Schwäbische Zeitung (Leutkirch / Isny / Bad Wurzach)
Odysseus’ Abstecher in die zeitgenössische Kunst
Monika Raabe liest aus den Gesängen des Homer zum Collagenzyklus „Surreale Odyssee“
ISNY - Die Homer-Lesung von Monika Raabe im Espantor hat einen tiefreichenden Blick in das Werk von Anthimos Toupheksis eröffnet. Insbesondere auf den Collagenzyklus „Surreale Odyssee“, den er in seiner Ausstellung „Nervenkunst“in der Städtischen Galerie im Turm zeigt. Zum einen beleuchtete die Lesung den poetischen Aspekt der Sprache Homers, zum anderen die künstlerische Seite der Werkreihe.
Der Kyklop Polyphem, die Nymphe Kalypso, die monströsen Scheusale Skylla und Charybdis waren die Protagonisten, die im Mittelpunkt der Lesung standen. Sich dem unserer aller Ohren ungeübten Sprachduktus hinzugeben, lud Toupheksis die Besucher der gut besuchten Matinee ein. Sich in die aus heutiger Sicht ungewohnt tönende Sprache einzufühlen, gelang ausgesprochen schnell.

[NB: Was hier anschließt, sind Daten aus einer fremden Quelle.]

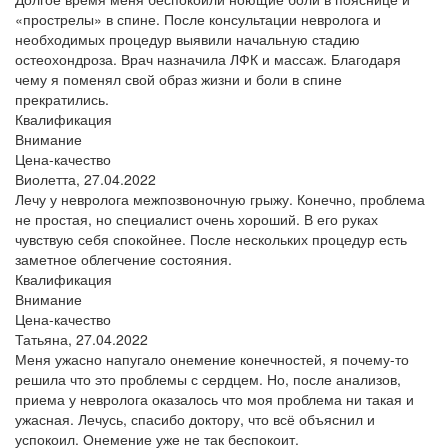
«прострелы» в спине. После консультации невролога и
необходимых процедур выявили начальную стадию
остеохондроза. Врач назначила ЛФК и массаж. Благодаря
чему я поменял свой образ жизни и боли в спине
прекратились.
Квалификация
Внимание
Цена-качество
Виолетта,
27.04.2022
Лечу у невролога межпозвоночную грыжу. Конечно, проблема
не простая, но специалист очень хороший. В его руках
чувствую себя спокойнее. После нескольких процедур есть
заметное облегчение состояния.
Квалификация
Внимание
Цена-качество
Татьяна,
27.04.2022
Меня ужасно напугало онемение конечностей, я почему-то
решила что это проблемы с сердцем. Но, после анализов,
приема у невролога оказалось что моя проблема ни такая и
ужасная. Лечусь, спасибо доктору, что всё объяснил и
успокоил. Онемение уже не так беспокоит.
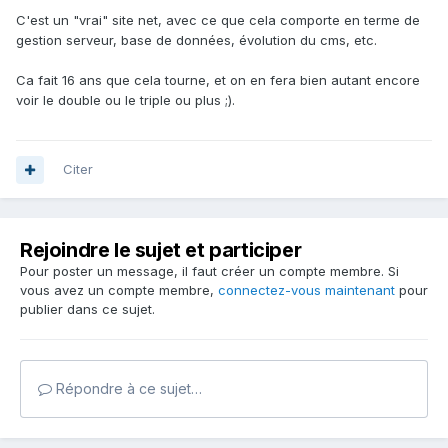
C'est un "vrai" site net, avec ce que cela comporte en terme de
gestion serveur, base de données, évolution du cms, etc.
Ca fait 16 ans que cela tourne, et on en fera bien autant encore
voir le double ou le triple ou plus ;).
Citer
Rejoindre le sujet et participer
Pour poster un message, il faut créer un compte membre. Si
vous avez un compte membre,
connectez-vous maintenant
pour
publier dans ce sujet.
Répondre à ce sujet…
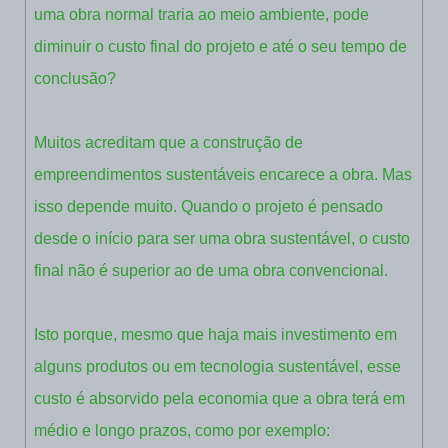
uma obra normal traria ao meio ambiente, pode
diminuir o custo final do projeto e até o seu tempo de
conclusão?
Muitos acreditam que a construção de
empreendimentos sustentáveis encarece a obra. Mas
isso depende muito. Quando o projeto é pensado
desde o início para ser uma obra sustentável, o custo
final não é superior ao de uma obra convencional.
Isto porque, mesmo que haja mais investimento em
alguns produtos ou em tecnologia sustentável, esse
custo é absorvido pela economia que a obra terá em
médio e longo prazos, como por exemplo:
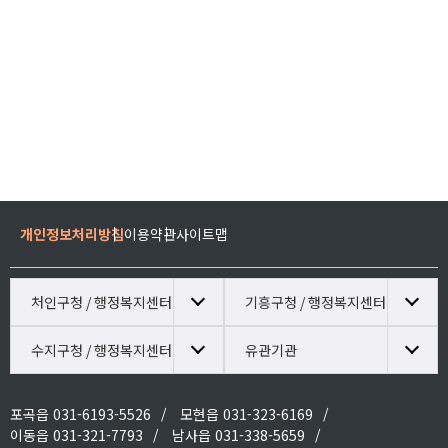
개인정보처리방침
이용약관
사이트맵
처인구청 / 행정복지센터
기흥구청 / 행정복지센터
수지구청 / 행정복지센터
유관기관
포곡읍 031-6193-5526
모현읍 031-323-6169
이동읍 031-321-7793
남사읍 031-338-5659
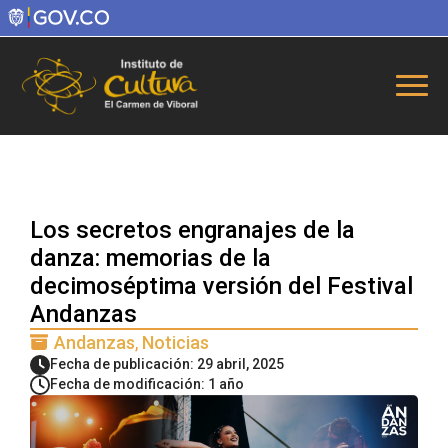
Los secretos engranajes de la
danza: memorias de la
decimoséptima versión del Festival
Andanzas
Andanzas
Noticias
Fecha de publicación: 29 abril, 2025
Fecha de modificación: 1 año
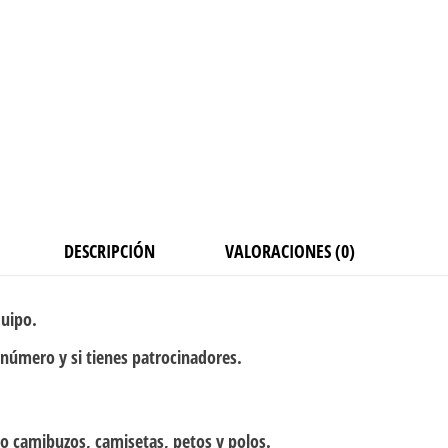
DESCRIPCIÓN
VALORACIONES (0)
quipo.
 número y si tienes patrocinadores.
o camibuzos, camisetas, petos y polos.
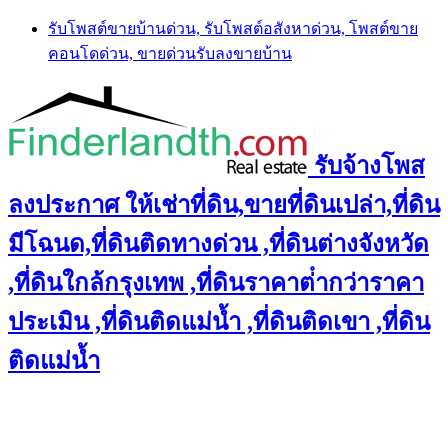
Skip
รับโพสต์ขายบ้านด่วน, รับโพสต์อสังหาด่วน, โพสต์ขาย
to
คอนโดด่วน, ขายด่วนรับลงขายบ้าน
content
รับจ้างโพส
ลงประกาศ ให้เช่าที่ดิน,ขายที่ดินเปล่า,ที่ดิน
มีโฉนด,ที่ดินติดทางด่วน ,ที่ดินต่างจังหวัด
,ที่ดินใกล้กรุงเทพ ,ที่ดินราคาต่ํากว่าราคา
ประเมิน ,ที่ดินติดแม่น้ำ ,ที่ดินติดเขา ,ที่ดิน
ติดแม่น้ำ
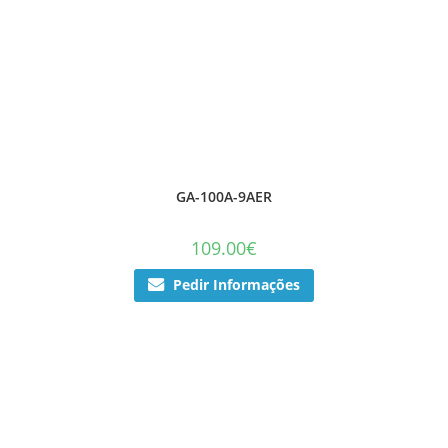
GA-100A-9AER
109.00
€
Pedir Informações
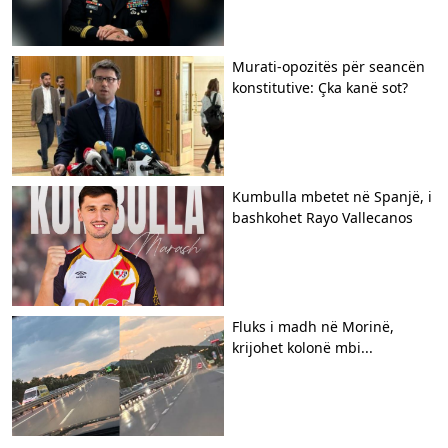
​Murati-opozitës për seancën
konstitutive: Çka kanë sot?
Kumbulla mbetet në Spanjë, i
bashkohet Rayo Vallecanos
Fluks i madh në Morinë,
krijohet kolonë mbi...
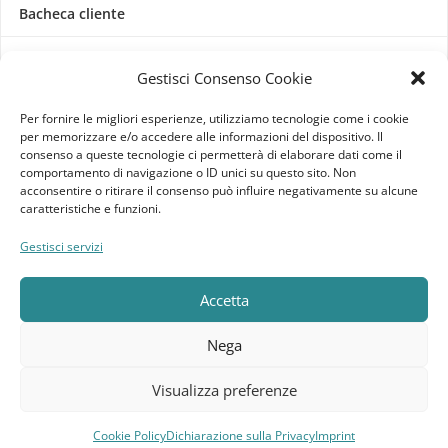
Bacheca cliente
Ordini
Gestisci Consenso Cookie
Download
Per fornire le migliori esperienze, utilizziamo tecnologie come i cookie
per memorizzare e/o accedere alle informazioni del dispositivo. Il
Indirizzi
consenso a queste tecnologie ci permetterà di elaborare dati come il
comportamento di navigazione o ID unici su questo sito. Non
acconsentire o ritirare il consenso può influire negativamente su alcune
Metodi di pagamento
caratteristiche e funzioni.
Dettagli account
Gestisci servizi
Lista dei desideri
Accetta
Nega
Elebatt.it © 2023
Realizzato da
Kingart.it
.
Visualizza preferenze
Cookie Policy
Dichiarazione sulla Privacy
Imprint
Compara
Lista dei desideri
Carrello
Menu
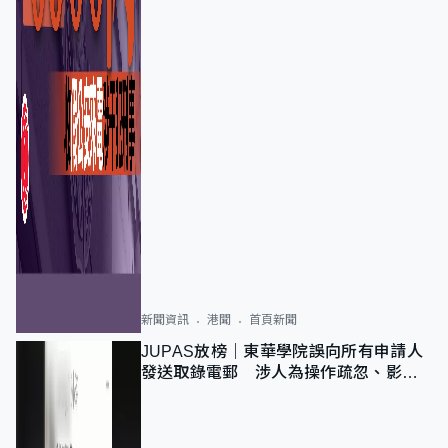
新聞資訊
港聞
首頁新聞
JUPAS放榜｜東華學院誤向所有申請人
發送取錄電郵 涉人為操作疏忽、影響
11,139人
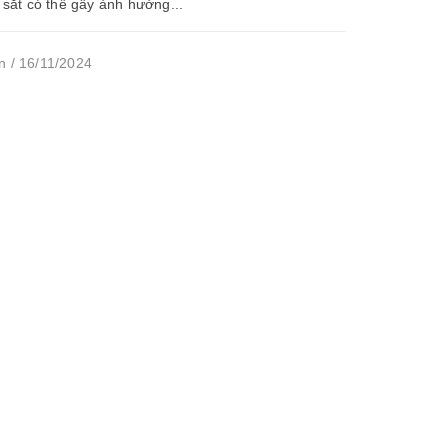
u sắt có thể gây ảnh hưởng...
n / 16/11/2024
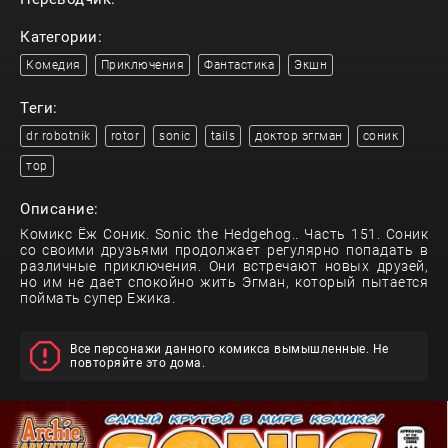
Категории:
Комедия
Приключения
Фантастика
Экшн
Теги:
dr robotnik
rotor
sonic
tails
доктор эггман
соник
тор
Описание:
Комикс Ёж Соник. Sonic the Hedgehog.. Часть 151. Соник
со своими друзьями продолжает регулярно попадать в
различные приключения. Они встречают новых друзей,
но им не дает спокойно жить Эгман, который пытается
поймать супер Ежика.
Все персонажи данного комикса вымышленные. Не
повторяйте это дома.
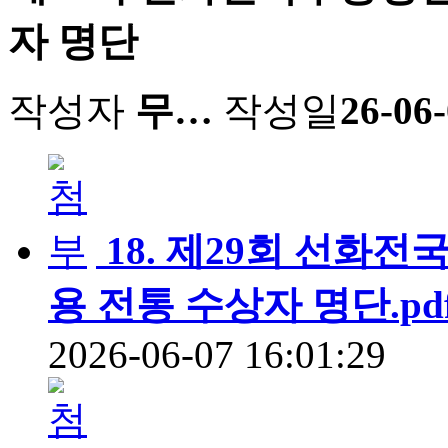
자 명단
작성자
무…
작성일
26-06-
18. 제29회 선화
용 전통 수상자 명단.pd
2026-06-07 16:01:29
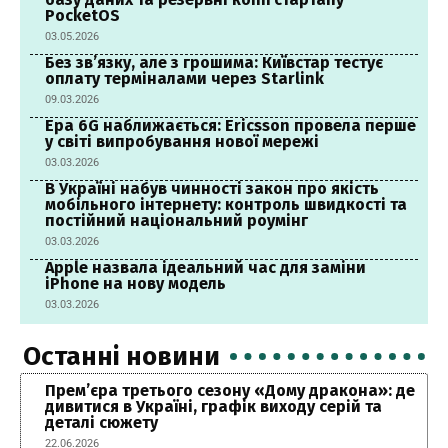
PocketOS
03.05.2026
Без зв’язку, але з грошима: Київстар тестує
оплату терміналами через Starlink
09.03.2026
Ера 6G наближається: Ericsson провела перше
у світі випробування нової мережі
03.03.2026
В Україні набув чинності закон про якість
мобільного інтернету: контроль швидкості та
постійний національний роумінг
03.03.2026
Apple назвала ідеальний час для заміни
iPhone на нову модель
03.03.2026
Останні новини
Прем’єра третього сезону «Дому дракона»: де
дивитися в Україні, графік виходу серій та
деталі сюжету
22.06.2026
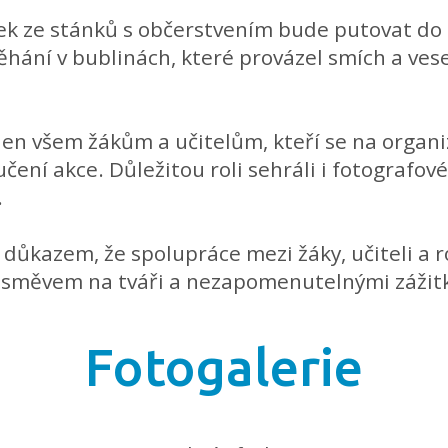
žek ze stánků s občerstvením bude putovat do 
ání v bublinách, které provázel smích a vesel
en všem žákům a učitelům, kteří se na organiza
vučení akce. Důležitou roli sehráli i fotografov
.
a důkazem, že spolupráce mezi žáky, učiteli a r
 úsměvem na tváři a nezapomenutelnými záži
Fotogalerie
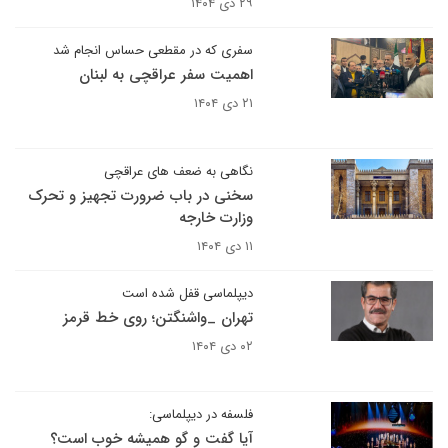
۲۹ دی ۱۴۰۴
سفری که در مقطعی حساس انجام شد
اهمیت سفر عراقچی به لبنان
۲۱ دی ۱۴۰۴
نگاهی به ضعف های عراقچی
سخنی در باب ضرورت تجهیز و تحرک
وزارت خارجه
۱۱ دی ۱۴۰۴
دیپلماسی قفل شده است
تهران _واشنگتن؛ روی خط قرمز
۰۲ دی ۱۴۰۴
فلسفه در دیپلماسی:
آیا گفت و گو همیشه خوب است؟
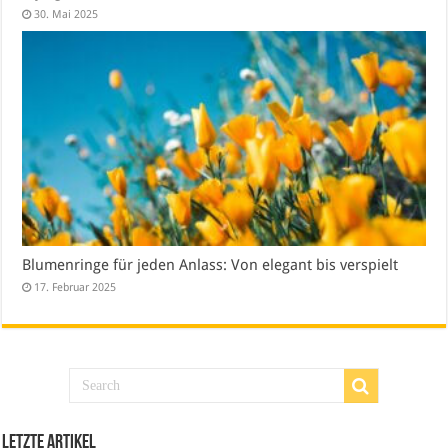
30. Mai 2025
Blumenringe für jeden Anlass: Von elegant bis verspielt
17. Februar 2025
Letzte Artikel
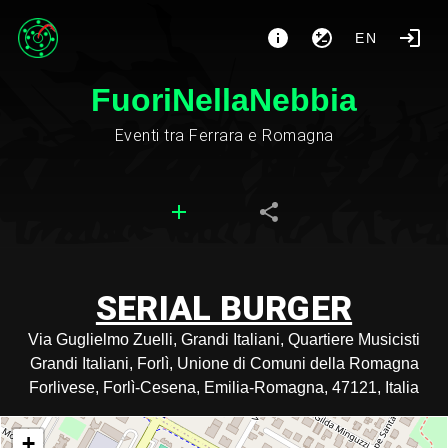
EN
FuoriNellaNebbia
Eventi tra Ferrara e Romagna
SERIAL BURGER
Via Guglielmo Zuelli, Grandi Italiani, Quartiere Musicisti
Grandi Italiani, Forlì, Unione di Comuni della Romagna
Forlivese, Forlì-Cesena, Emilia-Romagna, 47121, Italia
+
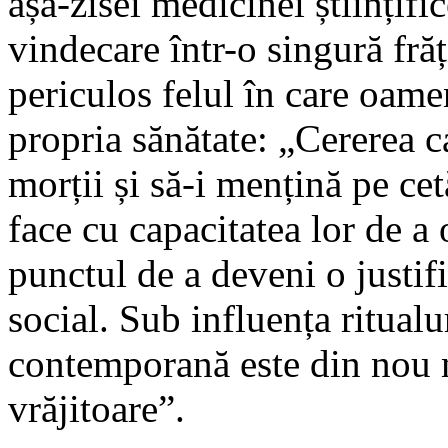
așa-zisei medicinei științifi
vindecare într-o singură fră
periculos felul în care oame
propria sănătate: „Cererea c
morții și să-i mențină pe ce
face cu capacitatea lor de a o
punctul de a deveni o justif
social. Sub influența ritual
contemporană este din nou 
vrăjitoare”.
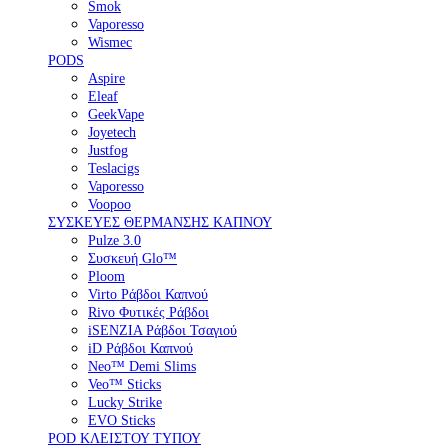
Smok
Vaporesso
Wismec
PODS
Aspire
Eleaf
GeekVape
Joyetech
Justfog
Teslacigs
Vaporesso
Voopoo
ΣΥΣΚΕΥΕΣ ΘΕΡΜΑΝΣΗΣ ΚΑΠΝΟΥ
Pulze 3.0
Συσκευή Glo™
Ploom
Virto Ράβδοι Καπνού
Rivo Φυτικές Ράβδοι
iSENZIA Ράβδοι Τσαγιού
iD Ράβδοι Καπνού
Neo™ Demi Slims
Veo™ Sticks
Lucky Strike
EVO Sticks
POD ΚΛΕΙΣΤΟΥ ΤΥΠΟΥ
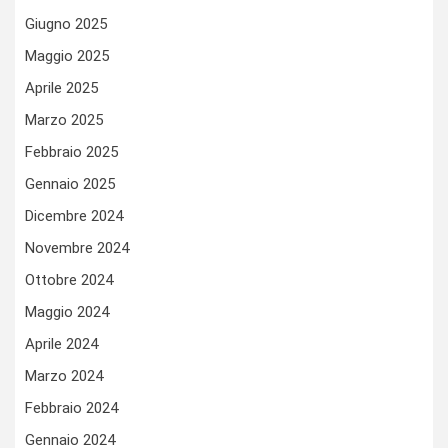
Giugno 2025
Maggio 2025
Aprile 2025
Marzo 2025
Febbraio 2025
Gennaio 2025
Dicembre 2024
Novembre 2024
Ottobre 2024
Maggio 2024
Aprile 2024
Marzo 2024
Febbraio 2024
Gennaio 2024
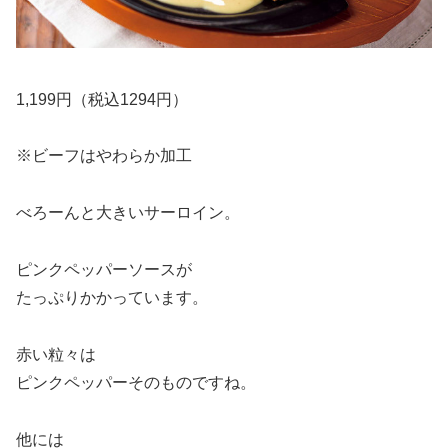
1,199円（税込1294円）
※ビーフはやわらか加工
べろーんと大きいサーロイン。
ピンクペッパーソースが
たっぷりかかっています。
赤い粒々は
ピンクペッパーそのものですね。
他には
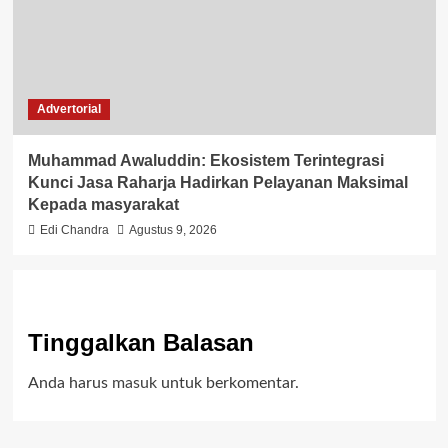
Advertorial
Muhammad Awaluddin: Ekosistem Terintegrasi
Kunci Jasa Raharja Hadirkan Pelayanan Maksimal
Kepada masyarakat
Edi Chandra
Agustus 9, 2026
Tinggalkan Balasan
Anda harus
masuk
untuk berkomentar.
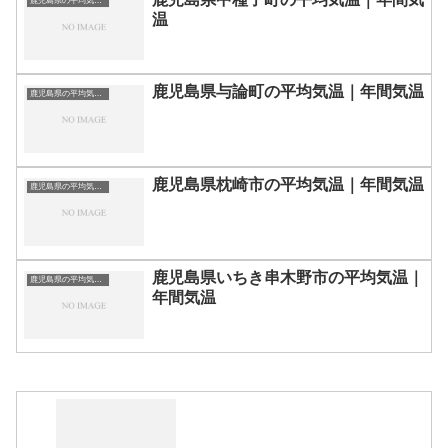
鹿児島県の平均気温まとめ
温
鹿児島県与論町の平均気温｜年間気温
鹿児島県の平均気温まとめ
鹿児島県枕崎市の平均気温｜年間気温
鹿児島県の平均気温まとめ
鹿児島県いちき串木野市の平均気温｜
鹿児島県の平均気温まとめ
年間気温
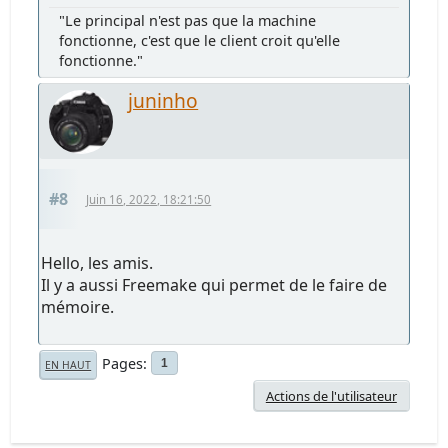
"Le principal n'est pas que la machine
fonctionne, c'est que le client croit qu'elle
fonctionne."
juninho
#8
Juin 16, 2022, 18:21:50
Hello, les amis.
Il y a aussi Freemake qui permet de le faire de
mémoire.
Pages
1
EN HAUT
Actions de l'utilisateur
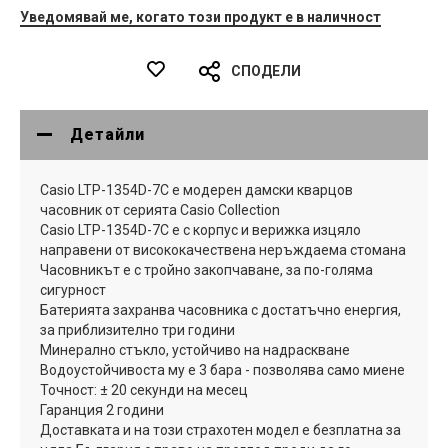
Уведомявай ме, когато този продукт е в наличност
СПОДЕЛИ
Детайли
Casio LTP-1354D-7C е модерен дамски кварцов
часовник от серията Casio Collection
Casio LTP-1354D-7C е с корпус и верижка изцяло
направени от висококачествена неръждаема стомана
Часовникът е с тройно закопчаване, за по-голяма
сигурност
Батерията захранва часовника с достатъчно енергия,
за приблизително три години
Минерално стъкло, устойчиво на надраскване
Водоустойчивоста му е 3 бара - позволява само миене
Точност: ± 20 секунди на месец
Гаранция 2 години
Доставката и на този страхотен модел е безплатна за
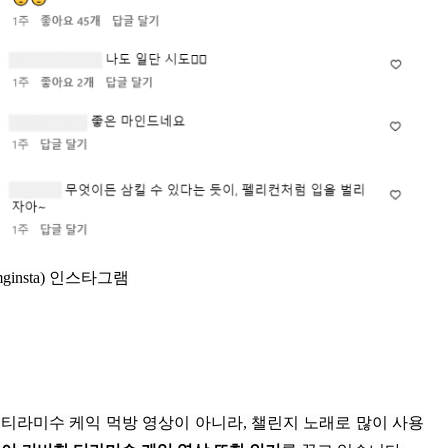
ginsta) 인스타그램
 티라미수 케익 먹방 영상이 아니라, 챌린지 노래로 많이 사용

Wurde man doch unweigerlich gefangen von der Poesie, mit der Johann Heinrich Voss die antike Schrift 1871 ins Deutsche übersetzt hat. Seine Version gilt neben der von Gustav Schwab bis heute als wegweisend. Es sei die poetische Erzählweise, die sie fasziniere, sagte Monika Raabe und die sie in ausgewählten Episoden zu Gehör brachte.
Welche Bezüge die Gesänge zu seinem fünfteiligen Collagenzyklus haben, erläuterte der Künstler, Buchhändler, Bibliothekar und Antiquar Toupheksis im Anschluss anhand des Entstehungsprozesses: Ein leeres, weißes Blatt bilde den Ausgangspunkt für einen unbewussten Vorgang des Ausschneidens von Gefundenem aus Zeitungen und Zeitschriften. Diese Ausschnitte schiebe er so lange hin und her, bis er sie für stimmig halte, das sei der formale Abschnitt. In einem zweiten Schritt gehe es darum, den Bildern einen Sinn zu geben; zu verstehen, was sie einem sagen. Erstaunt sei er immer wieder, dass ihm das gelinge.
Konkret stünden die Bruchstücke eines Pferdes für die erotische Beziehung Odysseus’ zu seiner Frau Penelope; die Blumen für das Zaubermittel der Göttin Kalypso in der Hoffnung, dass er seine Heimat vergisst und sich ihr, der Schöngelockten, zuwende. Mit einiger Fantasie lässt sich der reduzierte Erzählstrang um Polyphem entschlüsseln – man muss schon genau hinschauen. Als Zeichen für die Durchschiffung der Meerenge steht eine Hand auf einem Steuerrad zwischen zwei „Vorhängen“, welche das Festland symbolisieren. Nicht nur die Form spreche zum Betrachter, sondern auch der Inhalt – ein wesentlicher Aspekt.
Ein zweiter, künstlerisch bestimmender sei die Begegnung mit Werken des Surrealisten Max Ernst als dem „Vater der Collage“vor 40 Jahren gewesen. Eine Erweckung, bei der er alle Themen, die ihn als jungen Mann umtrieben, in den Bildern wiederfand, erzählte Toupheksis: Das Unterbewusste spiele dabei eine tragende Rolle wie auch in seiner „Surrealen Odyssee“.
Die Ausstellung „Nervenkunst“von Anthimos Toupheskis in der Städtischen Galerie im Turm (Espantor), läuft noch bis 24. Juni. Öffnungszeiten: Mittwoch bis Samstag, 15 bis 18 Uhr, Sonntag 11 bis 17 Uhr. Eine Führung bietet der Künstler am Sonntag, 17. Juni, um 11 Uhr an. Informationen zum Begleitprogramm im Internet unter www.isny.de.